Dataset extract
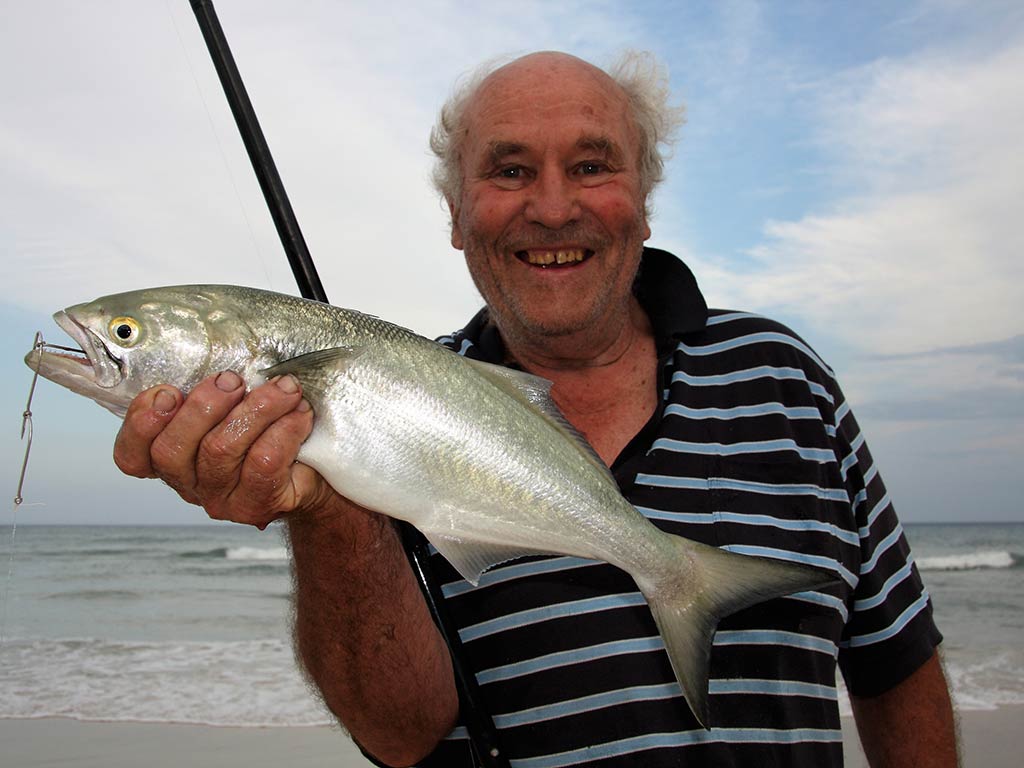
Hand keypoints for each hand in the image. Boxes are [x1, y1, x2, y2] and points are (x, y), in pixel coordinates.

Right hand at [113, 371, 331, 526]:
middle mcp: (190, 483)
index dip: (141, 424)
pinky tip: (299, 413)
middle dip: (203, 406)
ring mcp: (221, 499)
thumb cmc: (270, 427)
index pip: (132, 456)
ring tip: (285, 388)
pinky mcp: (257, 505)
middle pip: (172, 451)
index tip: (168, 391)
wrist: (319, 470)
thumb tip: (212, 351)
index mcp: (172, 458)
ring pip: (221, 450)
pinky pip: (263, 462)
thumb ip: (210, 388)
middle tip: (233, 380)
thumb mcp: (234, 403)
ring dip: (256, 408)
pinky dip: (284, 429)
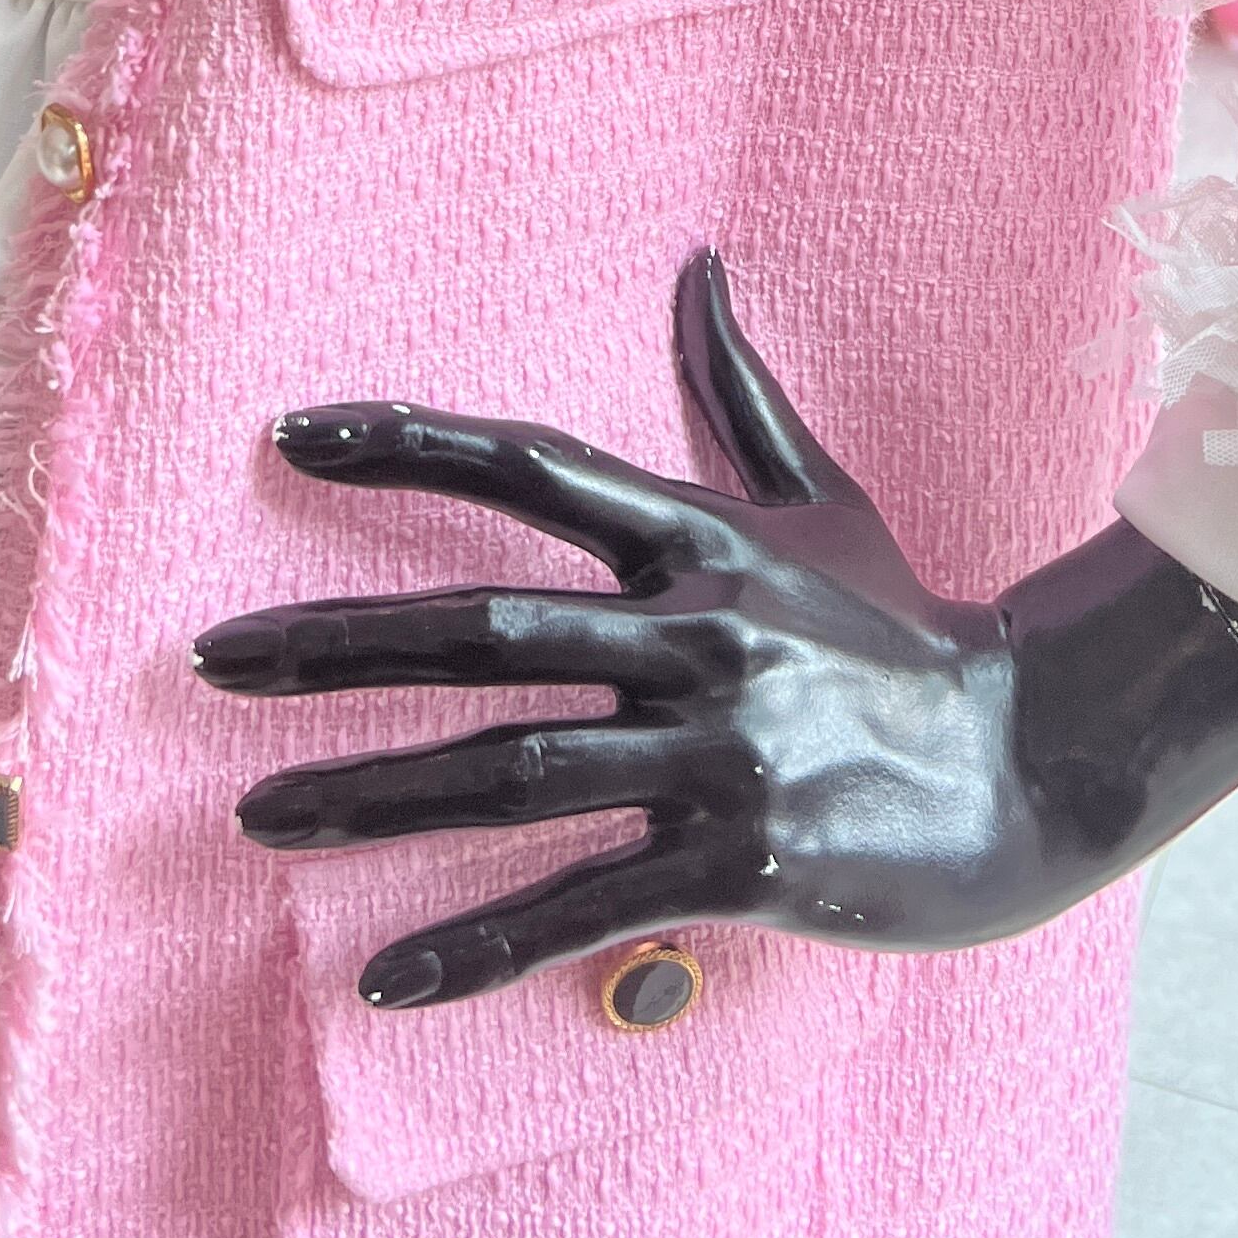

Task details
Give again, word for word, the lines above from the one with "ring tip: (285, 388)" through the final line of the data, both ends included. Do not copy any picture.

Worked solution
ring tip: (285, 388)
pinky mcp: (257, 505)
middle pip: (172, 451)
index tip: (168, 391)
wrist: (319, 470)
thumb tip: (212, 351)
index mcp: (172, 458)
ring pip: (221, 450)
pinky pip: (263, 462)
thumb ip: (210, 388)
middle tip: (233, 380)
thumb mcp: (234, 403)
ring dip: (256, 408)
pinky dip: (284, 429)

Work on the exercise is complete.